● Problem details
Rewrite the records below with every "common name" swapped for "vernacular name", leaving everything else unchanged.

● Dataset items
++++++++

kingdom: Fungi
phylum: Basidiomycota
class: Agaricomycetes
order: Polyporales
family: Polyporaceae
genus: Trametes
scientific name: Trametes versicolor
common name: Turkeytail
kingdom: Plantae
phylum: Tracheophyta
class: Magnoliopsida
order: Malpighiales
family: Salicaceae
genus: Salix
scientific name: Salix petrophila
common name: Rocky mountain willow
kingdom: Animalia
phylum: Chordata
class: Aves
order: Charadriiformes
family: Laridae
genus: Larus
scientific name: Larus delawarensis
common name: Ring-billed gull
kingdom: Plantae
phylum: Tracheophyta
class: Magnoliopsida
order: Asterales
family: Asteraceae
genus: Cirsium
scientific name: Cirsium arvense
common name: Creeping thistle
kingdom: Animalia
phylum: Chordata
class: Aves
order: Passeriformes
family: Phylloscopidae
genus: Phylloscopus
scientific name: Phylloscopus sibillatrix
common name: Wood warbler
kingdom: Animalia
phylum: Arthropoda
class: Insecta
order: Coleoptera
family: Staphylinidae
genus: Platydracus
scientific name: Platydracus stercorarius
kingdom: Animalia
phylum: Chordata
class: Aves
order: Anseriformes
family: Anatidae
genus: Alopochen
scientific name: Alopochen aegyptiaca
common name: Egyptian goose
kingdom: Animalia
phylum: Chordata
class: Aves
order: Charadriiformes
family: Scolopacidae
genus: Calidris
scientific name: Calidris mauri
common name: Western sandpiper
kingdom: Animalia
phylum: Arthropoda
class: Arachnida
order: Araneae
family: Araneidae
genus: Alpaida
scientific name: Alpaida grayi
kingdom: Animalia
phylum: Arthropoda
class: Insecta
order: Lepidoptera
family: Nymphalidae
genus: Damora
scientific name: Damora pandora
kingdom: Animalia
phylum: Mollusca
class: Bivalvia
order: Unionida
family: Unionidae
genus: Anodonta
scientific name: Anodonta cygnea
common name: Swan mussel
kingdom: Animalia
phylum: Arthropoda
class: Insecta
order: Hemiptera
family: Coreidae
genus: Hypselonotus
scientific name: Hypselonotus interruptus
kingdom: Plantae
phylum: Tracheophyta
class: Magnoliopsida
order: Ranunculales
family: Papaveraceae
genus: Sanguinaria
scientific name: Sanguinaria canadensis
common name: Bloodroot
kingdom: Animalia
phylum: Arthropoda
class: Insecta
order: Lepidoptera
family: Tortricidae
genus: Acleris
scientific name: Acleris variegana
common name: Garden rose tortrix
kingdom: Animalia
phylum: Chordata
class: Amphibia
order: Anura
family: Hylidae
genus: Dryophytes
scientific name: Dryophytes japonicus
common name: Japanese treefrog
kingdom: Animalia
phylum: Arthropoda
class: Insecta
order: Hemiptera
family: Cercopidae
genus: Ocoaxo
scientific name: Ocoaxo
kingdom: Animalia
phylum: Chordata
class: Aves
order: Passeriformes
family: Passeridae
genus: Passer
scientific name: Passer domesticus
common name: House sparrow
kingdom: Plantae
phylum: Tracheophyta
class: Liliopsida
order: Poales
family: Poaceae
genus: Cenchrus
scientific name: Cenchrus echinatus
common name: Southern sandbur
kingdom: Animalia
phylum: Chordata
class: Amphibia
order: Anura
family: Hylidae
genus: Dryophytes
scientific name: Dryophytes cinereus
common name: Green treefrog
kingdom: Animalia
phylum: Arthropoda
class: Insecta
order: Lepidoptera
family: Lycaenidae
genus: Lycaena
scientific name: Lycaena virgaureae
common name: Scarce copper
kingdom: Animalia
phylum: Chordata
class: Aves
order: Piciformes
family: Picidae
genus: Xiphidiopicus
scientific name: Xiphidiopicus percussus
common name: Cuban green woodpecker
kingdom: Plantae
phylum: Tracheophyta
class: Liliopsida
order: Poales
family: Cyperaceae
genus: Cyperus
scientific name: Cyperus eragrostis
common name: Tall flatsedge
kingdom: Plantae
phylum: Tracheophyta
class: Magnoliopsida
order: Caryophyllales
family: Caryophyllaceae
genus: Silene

++++++++

● The answer
kingdom: Fungi
phylum: Basidiomycota
class: Agaricomycetes
order: Polyporales
family: Polyporaceae
genus: Trametes
scientific name: Trametes versicolor
vernacular name: Turkeytail
kingdom: Plantae
phylum: Tracheophyta
class: Magnoliopsida
order: Malpighiales
family: Salicaceae
genus: Salix
scientific name: Salix petrophila
vernacular name: Rocky mountain willow
kingdom: Animalia
phylum: Chordata
class: Aves
order: Charadriiformes
family: Laridae
genus: Larus
scientific name: Larus delawarensis
vernacular name: Ring-billed gull
kingdom: Plantae
phylum: Tracheophyta
class: Magnoliopsida
order: Asterales
family: Asteraceae
genus: Cirsium
scientific name: Cirsium arvense
vernacular name: Creeping thistle
kingdom: Animalia
phylum: Chordata
class: Aves
order: Passeriformes
family: Phylloscopidae
genus: Phylloscopus
scientific name: Phylloscopus sibillatrix
vernacular name: Wood warbler
kingdom: Animalia
phylum: Arthropoda
class: Insecta
order: Coleoptera
family: Staphylinidae
genus: Platydracus
scientific name: Platydracus stercorarius
kingdom: Animalia
phylum: Chordata
class: Aves
order: Anseriformes
family: Anatidae
genus: Alopochen
scientific name: Alopochen aegyptiaca
vernacular name: Egyptian goose
kingdom: Animalia
phylum: Chordata
class: Aves
order: Charadriiformes
family: Scolopacidae
genus: Calidris
scientific name: Calidris mauri
vernacular name: Western sandpiper
kingdom: Animalia
phylum: Arthropoda
class: Arachnida
order: Araneae
family: Araneidae
genus: Alpaida
scientific name: Alpaida grayi
kingdom: Animalia
phylum: Arthropoda
class: Insecta
order: Lepidoptera
family: Nymphalidae
genus: Damora
scientific name: Damora pandora
kingdom: Animalia
phylum: Mollusca
class: Bivalvia
order: Unionida
family: Unionidae
genus: Anodonta
scientific name: Anodonta cygnea
vernacular name: Swan mussel
kingdom: Animalia
phylum: Arthropoda
class: Insecta
order: Hemiptera
family: Coreidae
genus: Hypselonotus
scientific name: Hypselonotus interruptus
kingdom: Plantae
phylum: Tracheophyta
class: Magnoliopsida
order: Ranunculales
family: Papaveraceae
genus: Sanguinaria
scientific name: Sanguinaria canadensis
vernacular name: Bloodroot
kingdom: Animalia
phylum: Arthropoda
class: Insecta
order: Lepidoptera
family: Tortricidae
genus: Acleris
scientific name: Acleris variegana
vernacular name: Garden rose tortrix
kingdom: Animalia
phylum: Chordata
class: Amphibia
order: Anura
family: Hylidae
genus: Dryophytes
scientific name: Dryophytes japonicus
vernacular name: Japanese treefrog
kingdom: Animalia
phylum: Arthropoda
class: Insecta
order: Hemiptera
family: Cercopidae
genus: Ocoaxo
scientific name: Ocoaxo
kingdom: Animalia
phylum: Chordata
class: Aves
order: Passeriformes
family: Passeridae
genus: Passer
scientific name: Passer domesticus
vernacular name: House sparrow
kingdom: Plantae
phylum: Tracheophyta
class: Liliopsida
order: Poales
family: Poaceae
genus: Cenchrus
scientific name: Cenchrus echinatus
vernacular name: Southern sandbur
kingdom: Animalia
phylum: Chordata
class: Amphibia
order: Anura
family: Hylidae
genus: Dryophytes
scientific name: Dryophytes cinereus
vernacular name: Green treefrog
kingdom: Animalia
phylum: Arthropoda
class: Insecta
order: Lepidoptera
family: Lycaenidae
genus: Lycaena
scientific name: Lycaena virgaureae
vernacular name: Scarce copper
kingdom: Animalia
phylum: Chordata
class: Aves
order: Piciformes
family: Picidae
genus: Xiphidiopicus
scientific name: Xiphidiopicus percussus
vernacular name: Cuban green woodpecker
kingdom: Plantae
phylum: Tracheophyta
class: Liliopsida
order: Poales
family: Cyperaceae
genus: Cyperus
scientific name: Cyperus eragrostis
vernacular name: Tall flatsedge
kingdom: Plantae
phylum: Tracheophyta
class: Magnoliopsida
order: Caryophyllales
family: Caryophyllaceae
genus: Silene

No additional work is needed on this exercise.